Ce que l’on sait sur la prise d’otage de deux Japonais par Daesh

TERRORISMEL’ultimatum fixé par les ravisseurs dans la vidéo expirerait vendredi matin…
Le Premier ministre japonais, Shinzo Abe, à Tokyo le 21 janvier 2015.
Le Premier ministre japonais, Shinzo Abe, à Tokyo le 21 janvier 2015. - SHIZUO KAMBAYASHI / POOL / AFP
Mathias Cena

Mathias Cena

La télévision japonaise est en boucle. A moins de 24 heures de la fin de l’ultimatum fixé par les ravisseurs de deux Japonais, la vidéo de revendication de Daesh ne quitte pas l'antenne. De son côté, le gouvernement nippon multiplie les contacts sur tous les canaux diplomatiques pour tenter d’obtenir la libération des otages. 20 Minutes fait le point.



Que veulent les ravisseurs?
Ce que veut avant tout Daesh, qui demande une rançon de 200 millions de dollars, «c'est utiliser cette occasion pour attirer l'attention du monde: le groupe montre ainsi qu'il voit le Japon comme un membre du bloc conduit par les Etats-Unis à son encontre», souligne Misa Kanaya, chercheuse de l'institut du Moyen-Orient. Tokyo paie au prix fort son «pacifisme actif», une volonté de plus en plus affirmée de jouer un rôle international dans la résolution des crises sans enfreindre l'interdiction constitutionnelle des offensives militaires.

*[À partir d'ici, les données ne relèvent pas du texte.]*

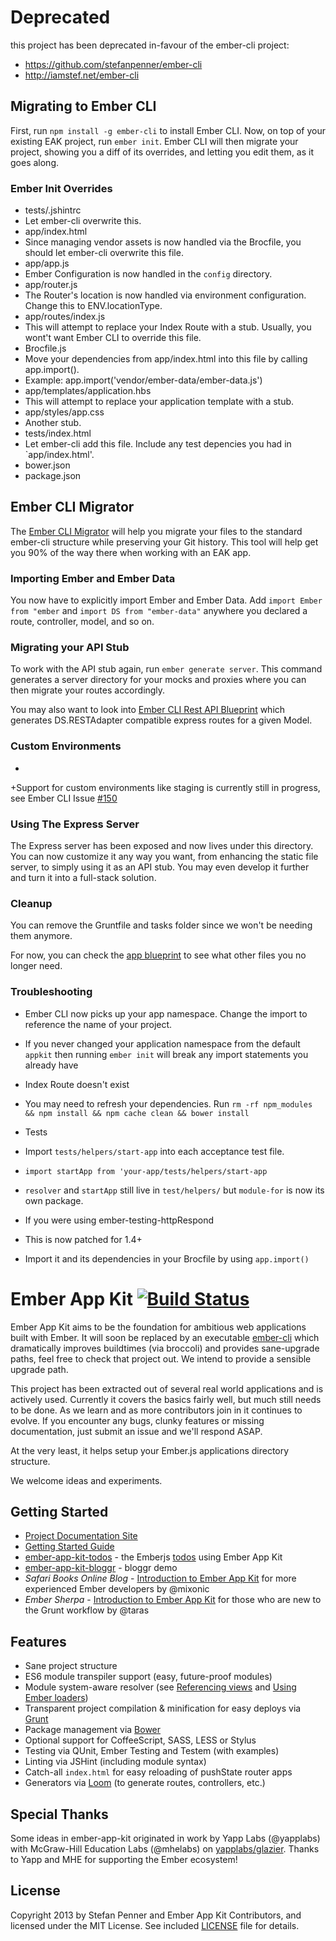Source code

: # Deprecated

this project has been deprecated in-favour of the ember-cli project:

* https://github.com/stefanpenner/ember-cli
* http://iamstef.net/ember-cli


## Migrating to Ember CLI

First, run `npm install -g ember-cli` to install Ember CLI.
Now, on top of your existing EAK project, run `ember init`. Ember CLI
will then migrate your project, showing you a diff of its overrides,
and letting you edit them, as it goes along.

### Ember Init Overrides

* tests/.jshintrc
* Let ember-cli overwrite this.
* app/index.html
* Since managing vendor assets is now handled via the Brocfile, you should let ember-cli overwrite this file.
* app/app.js
* Ember Configuration is now handled in the `config` directory.
* app/router.js
* The Router's location is now handled via environment configuration.
Change this to ENV.locationType.
* app/routes/index.js
* This will attempt to replace your Index Route with a stub. Usually,
you wont't want Ember CLI to override this file.
* Brocfile.js
* Move your dependencies from app/index.html into this file by calling
app.import().
* Example: app.import('vendor/ember-data/ember-data.js')
* app/templates/application.hbs
* This will attempt to replace your application template with a stub.
* app/styles/app.css
* Another stub.
* tests/index.html
* Let ember-cli add this file. Include any test depencies you had in `app/index.html'.
* bower.json
* package.json


## Ember CLI Migrator

The [Ember CLI Migrator](https://github.com/fivetanley/ember-cli-migrator) will help you migrate your files to the standard ember-cli structure while preserving your Git history. This tool will help get you 90% of the way there when working with an EAK app.

### Importing Ember and Ember Data

You now have to explicitly import Ember and Ember Data. Add `import Ember from "ember` and
`import DS from "ember-data"` anywhere you declared a route, controller, model, and so on.

### Migrating your API Stub

To work with the API stub again, run `ember generate server`. This command generates a server directory for your mocks and proxies where you can then migrate your routes accordingly.

You may also want to look into [Ember CLI Rest API Blueprint](https://github.com/manuelmitasch/ember-cli-rest-api-blueprint)
which generates DS.RESTAdapter compatible express routes for a given Model.

### Custom Environments
+
+Support for custom environments like staging is currently still in progress, see Ember CLI Issue [#150](https://github.com/ember-cli/ember-cli/issues/660)

### Using The Express Server

The Express server has been exposed and now lives under this directory.
You can now customize it any way you want, from enhancing the static file server,
to simply using it as an API stub. You may even develop it further and turn it into a full-stack solution.

### Cleanup

You can remove the Gruntfile and tasks folder since we won't be needing them anymore.

For now, you can check the [app blueprint](https://github.com/stefanpenner/ember-cli/tree/master/blueprints/app/files)
to see what other files you no longer need.

### Troubleshooting

* Ember CLI now picks up your app namespace. Change the import to
reference the name of your project.
* If you never changed your application namespace from the default
`appkit` then running `ember init` will break any import statements
you already have

* Index Route doesn't exist
* You may need to refresh your dependencies. Run `rm -rf npm_modules && npm install && npm
cache clean && bower install`

* Tests
* Import `tests/helpers/start-app` into each acceptance test file.
* `import startApp from 'your-app/tests/helpers/start-app`
* `resolver` and `startApp` still live in `test/helpers/` but
`module-for` is now its own package.
* If you were using ember-testing-httpRespond
* This is now patched for 1.4+
* Import it and its dependencies in your Brocfile by using
`app.import()`






# Ember App Kit [![Build Status](https://travis-ci.org/stefanpenner/ember-app-kit.png?branch=master)](https://travis-ci.org/stefanpenner/ember-app-kit)

Ember App Kit aims to be the foundation for ambitious web applications built with Ember. It will soon be replaced by an executable [ember-cli](https://github.com/stefanpenner/ember-cli) which dramatically improves buildtimes (via broccoli) and provides sane-upgrade paths, feel free to check that project out. We intend to provide a sensible upgrade path.

This project has been extracted out of several real world applications and is actively used. Currently it covers the basics fairly well, but much still needs to be done. As we learn and as more contributors join in it continues to evolve. If you encounter any bugs, clunky features or missing documentation, just submit an issue and we'll respond ASAP.

At the very least, it helps setup your Ember.js applications directory structure.

We welcome ideas and experiments.

## Getting Started

* [Project Documentation Site](http://stefanpenner.github.io/ember-app-kit/)
* [Getting Started Guide](http://stefanpenner.github.io/ember-app-kit/guides/getting-started.html)
* [ember-app-kit-todos](https://github.com/stefanpenner/ember-app-kit-todos) - the Emberjs [todos](http://emberjs.com/guides/getting-started/) using Ember App Kit
* [ember-app-kit-bloggr](https://github.com/pixelhandler/ember-app-kit-example-with-bloggr-client) - bloggr demo
* *Safari Books Online Blog* - [Introduction to Ember App Kit](http://blog.safaribooksonline.com/2013/09/18/ember-app-kit/) for more experienced Ember developers by @mixonic
* *Ember Sherpa* - [Introduction to Ember App Kit](http://embersherpa.com/articles/introduction-to-ember-app-kit/) for those who are new to the Grunt workflow by @taras


## Features

- Sane project structure
- ES6 module transpiler support (easy, future-proof modules)
- Module system-aware resolver (see [Referencing views](https://github.com/stefanpenner/ember-app-kit/wiki/Referencing-Views) and [Using Ember loaders](https://github.com/stefanpenner/ember-app-kit/wiki/Using-Ember-loaders))
- Transparent project compilation & minification for easy deploys via [Grunt](http://gruntjs.com/)
- Package management via [Bower](https://github.com/bower/bower)
- Optional support for CoffeeScript, SASS, LESS or Stylus
- Testing via QUnit, Ember Testing and Testem (with examples)
- Linting via JSHint (including module syntax)
- Catch-all `index.html` for easy reloading of pushState router apps
- Generators via [Loom](https://github.com/cavneb/loom-generators-ember-appkit) (to generate routes, controllers, etc.)



## Special Thanks

Some ideas in ember-app-kit originated in work by Yapp Labs (@yapplabs) with McGraw-Hill Education Labs (@mhelabs) on [yapplabs/glazier](https://github.com/yapplabs/glazier). Thanks to Yapp and MHE for supporting the Ember ecosystem!

## License

Copyright 2013 by Stefan Penner and Ember App Kit Contributors, and licensed under the MIT License. See included
[LICENSE](/stefanpenner/ember-app-kit/blob/master/LICENSE) file for details.

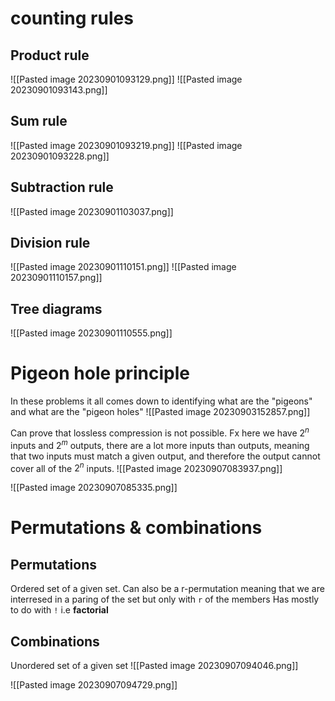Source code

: # counting rules
## Product rule
![[Pasted image 20230901093129.png]]
![[Pasted image 20230901093143.png]]

## Sum rule
![[Pasted image 20230901093219.png]]
![[Pasted image 20230901093228.png]]

## Subtraction rule
![[Pasted image 20230901103037.png]]

## Division rule
![[Pasted image 20230901110151.png]]
![[Pasted image 20230901110157.png]]

## Tree diagrams
![[Pasted image 20230901110555.png]]


# Pigeon hole principle
In these problems it all comes down to identifying what are the "pigeons" and what are the "pigeon holes"
![[Pasted image 20230903152857.png]]

Can prove that lossless compression is not possible. Fx here we have $2^n$ inputs and $2^m$ outputs, there are a lot more inputs than outputs, meaning that two inputs must match a given output, and therefore the output cannot cover all of the $2^n$ inputs.
![[Pasted image 20230907083937.png]]

![[Pasted image 20230907085335.png]]


# Permutations & combinations
## Permutations
Ordered set of a given set. Can also be a r-permutation meaning that we are interresed in a paring of the set but only with `r` of the members
Has mostly to do with `!` i.e **factorial**
## Combinations
Unordered set of a given set
![[Pasted image 20230907094046.png]]

![[Pasted image 20230907094729.png]]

>> A lire aussi: Qui sont les deux otages japonais de Daesh ?

Quand expire l’ultimatum?
L'ultimatum expire «à 14h50 vendredi» (06h50, heure française), selon le porte-parole du gouvernement japonais.

Quelle est l’attitude du gouvernement japonais?
Au moment de la diffusion de la vidéo, le Premier ministre Shinzo Abe se trouvait au Moyen-Orient, où il a offert une aide de pour les populations victimes des avancées de Daesh en Syrie et en Irak. Il a juré de «ne pas céder au terrorisme». Le Premier ministre et le chef de la diplomatie, Fumio Kishida, activent depuis mardi tous les canaux diplomatiques (Turquie, France, Italie, Etats-Unis, Grande-Bretagne, Iran, Jordanie, etc.) pour tenter d'obtenir «la libération immédiate» des Japonais Haruna Yukawa et Kenji Goto.

Des doutes sur la vidéo

L'authenticité de la vidéo postée par Daesh n'a pu être formellement établie, mais la mise en scène est comparable à celle des précédentes vidéos dans lesquelles l’organisation terroriste avait revendiqué l'exécution de deux journalistes et trois humanitaires Occidentaux, enlevés en Syrie.

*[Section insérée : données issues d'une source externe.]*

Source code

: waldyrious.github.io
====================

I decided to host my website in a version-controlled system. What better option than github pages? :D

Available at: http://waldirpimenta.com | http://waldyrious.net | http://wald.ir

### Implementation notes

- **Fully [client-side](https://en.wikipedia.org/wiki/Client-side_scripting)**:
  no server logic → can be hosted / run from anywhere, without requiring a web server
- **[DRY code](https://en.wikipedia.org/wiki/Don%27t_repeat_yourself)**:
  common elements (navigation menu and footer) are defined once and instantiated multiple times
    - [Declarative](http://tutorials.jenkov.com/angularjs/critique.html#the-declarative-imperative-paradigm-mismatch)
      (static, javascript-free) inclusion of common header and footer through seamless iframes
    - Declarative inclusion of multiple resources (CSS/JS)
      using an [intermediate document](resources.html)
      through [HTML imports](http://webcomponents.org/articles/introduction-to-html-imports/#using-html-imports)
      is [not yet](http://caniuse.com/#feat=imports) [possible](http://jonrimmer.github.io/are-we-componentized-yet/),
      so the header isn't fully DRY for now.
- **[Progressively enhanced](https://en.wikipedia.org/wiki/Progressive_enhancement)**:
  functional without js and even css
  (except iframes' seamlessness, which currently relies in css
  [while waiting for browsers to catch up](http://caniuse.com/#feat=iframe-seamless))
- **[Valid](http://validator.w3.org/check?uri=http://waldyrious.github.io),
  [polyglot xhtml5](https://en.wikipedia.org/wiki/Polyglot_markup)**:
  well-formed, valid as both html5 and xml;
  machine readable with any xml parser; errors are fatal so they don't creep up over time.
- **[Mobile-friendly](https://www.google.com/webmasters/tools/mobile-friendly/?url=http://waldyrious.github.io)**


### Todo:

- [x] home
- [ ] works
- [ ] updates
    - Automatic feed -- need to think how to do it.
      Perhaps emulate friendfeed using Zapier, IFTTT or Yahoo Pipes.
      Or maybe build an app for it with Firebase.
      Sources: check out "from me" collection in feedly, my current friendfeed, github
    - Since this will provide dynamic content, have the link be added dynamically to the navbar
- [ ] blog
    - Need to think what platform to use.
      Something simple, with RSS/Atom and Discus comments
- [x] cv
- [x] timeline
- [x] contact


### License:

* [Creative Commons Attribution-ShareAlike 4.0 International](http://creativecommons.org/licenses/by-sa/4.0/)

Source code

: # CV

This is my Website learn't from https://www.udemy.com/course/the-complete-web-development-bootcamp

D'aucuns soulignent cependant des bizarreries, comme la direction divergente des ombres des deux otages prétendument filmés au soleil ainsi que les mouvements non synchrones de leurs tuniques en apparence agitées par le vent. Des spécialistes japonais supposent qu'il s'agit d'un montage et que le tournage a pu avoir lieu en plusieurs fois, à l'intérieur, avec des éclairages artificiels. Le porte-parole du gouvernement, Yoshihide Suga, a indiqué que Tokyo «vérifiait la vidéo».